As an administrator of certain systems in a company I understand and adhere to the "principle of least privilege" -- which I'm assuming I don't need to repeat its definition here, so let's just say people here get given access to systems only in accordance with what they need for their role and no more. I follow that principle and check carefully whether they can have read-only access in order to carry out the role and if so I give read access only, etc.
I had a request from an executive-level (C-suite) person ("Jack", let's say) who is actually one of the five co-owners of the company, to get blanket "sysadmin" level access to a particular system. (I am confident the request has come from Jack himself and isn't a hacking or phishing attempt, as I verified it with Jack directly.)

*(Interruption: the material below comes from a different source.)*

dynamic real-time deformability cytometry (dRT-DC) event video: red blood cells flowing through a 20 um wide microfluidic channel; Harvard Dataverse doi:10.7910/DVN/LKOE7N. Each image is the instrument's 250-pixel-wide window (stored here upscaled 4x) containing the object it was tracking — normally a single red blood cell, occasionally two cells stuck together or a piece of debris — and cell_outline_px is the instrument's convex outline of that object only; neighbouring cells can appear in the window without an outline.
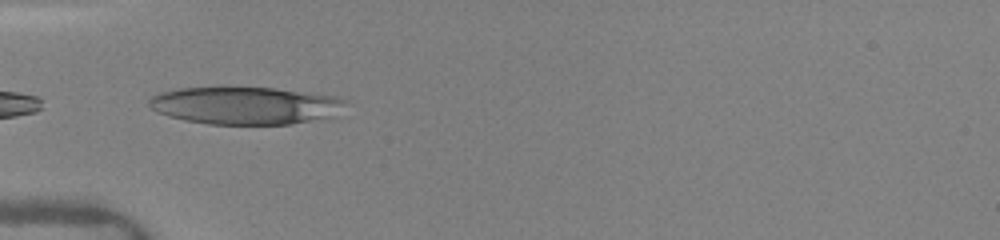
{"species": "human", "species_latin": "Homo sapiens", "temperature_condition": "warm", "stored_images_in_passage": 22, "camera_frame_rate_fps": 3000, "um_per_image_px": 0.085, "donor": {"sex": "female"}, "frame": {"image": 1, "passage_image": 6, "time_ms": 2.333, "image_size_px": [1000, 240], "cell_outline_px": [[348, 100], [332, 116], [292, 124], [208, 124], [184, 120], [168, 116], [156, 112], [148, 108], [148, 100], [152, 96], [160, 92], [180, 88], [272, 88], [336, 96]], "centroid_in_image_um": [20.78, 8.97], "position_along_channel_um": 64.2, "area_um2": 42.66}}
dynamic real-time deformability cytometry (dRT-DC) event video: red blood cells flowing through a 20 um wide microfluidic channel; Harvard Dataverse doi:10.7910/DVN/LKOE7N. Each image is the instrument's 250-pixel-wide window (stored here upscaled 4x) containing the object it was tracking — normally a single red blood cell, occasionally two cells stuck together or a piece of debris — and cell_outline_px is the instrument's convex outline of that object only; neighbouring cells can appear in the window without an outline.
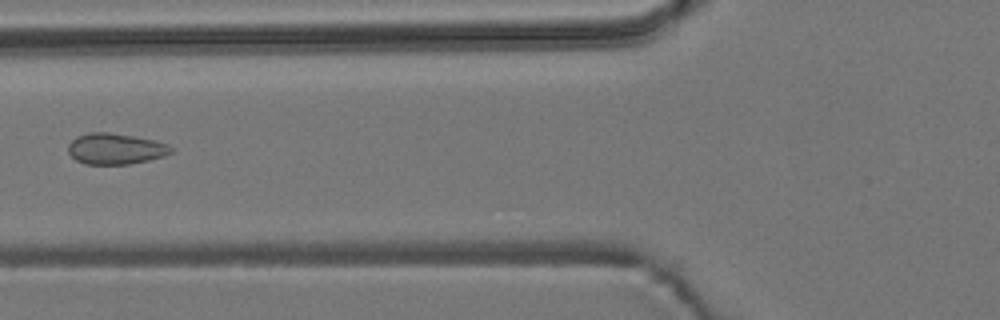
{"species": "common noctule bat (a hibernating species)", "species_latin": "Nyctalus noctula", "temperature_condition": "room temperature", "stored_images_in_passage": 2, "camera_frame_rate_fps": 3000, "um_per_image_px": 0.085, "animal": {"sex": "male", "body_mass_g": 19.2, "forearm_length_mm": 51.8}, "frame": {"image": 1, "passage_image": 2, "time_ms": 0.333, "image_size_px": [1000, 320], "cell_outline_px": [[172, 152], [164, 156], [148, 160], [128, 164], [84, 164], [76, 160], [68, 152], [68, 144], [76, 136], [88, 132], [108, 132], [136, 136], [156, 140], [168, 144], [172, 148]], "centroid_in_image_um": [9.81, 12.63], "position_along_channel_um": 116.0, "area_um2": 18.73}}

Jack is far too important and involved with strategic stuff to need to carry out any day-to-day work with this system, especially anything that would need sysadmin level access, but occasionally wants to get involved in "poking around" in there, as he is technical by background.
I get the sense that he doesn't like the idea that he is "walled off" from some system although he owns part of the company.
I'm not asking about the interpersonal aspects about this, just the info-sec ones.
Is it accepted info-sec practice to give an owner of the company "sysadmin" access and by doing bypass the "principle of least privilege"? -- since, after all, Jack (partly) owns the company so it's all his stuff anyway!
Or should that still apply, and even the CEO shouldn't have write-access to a system when they don't need it as part of their job function?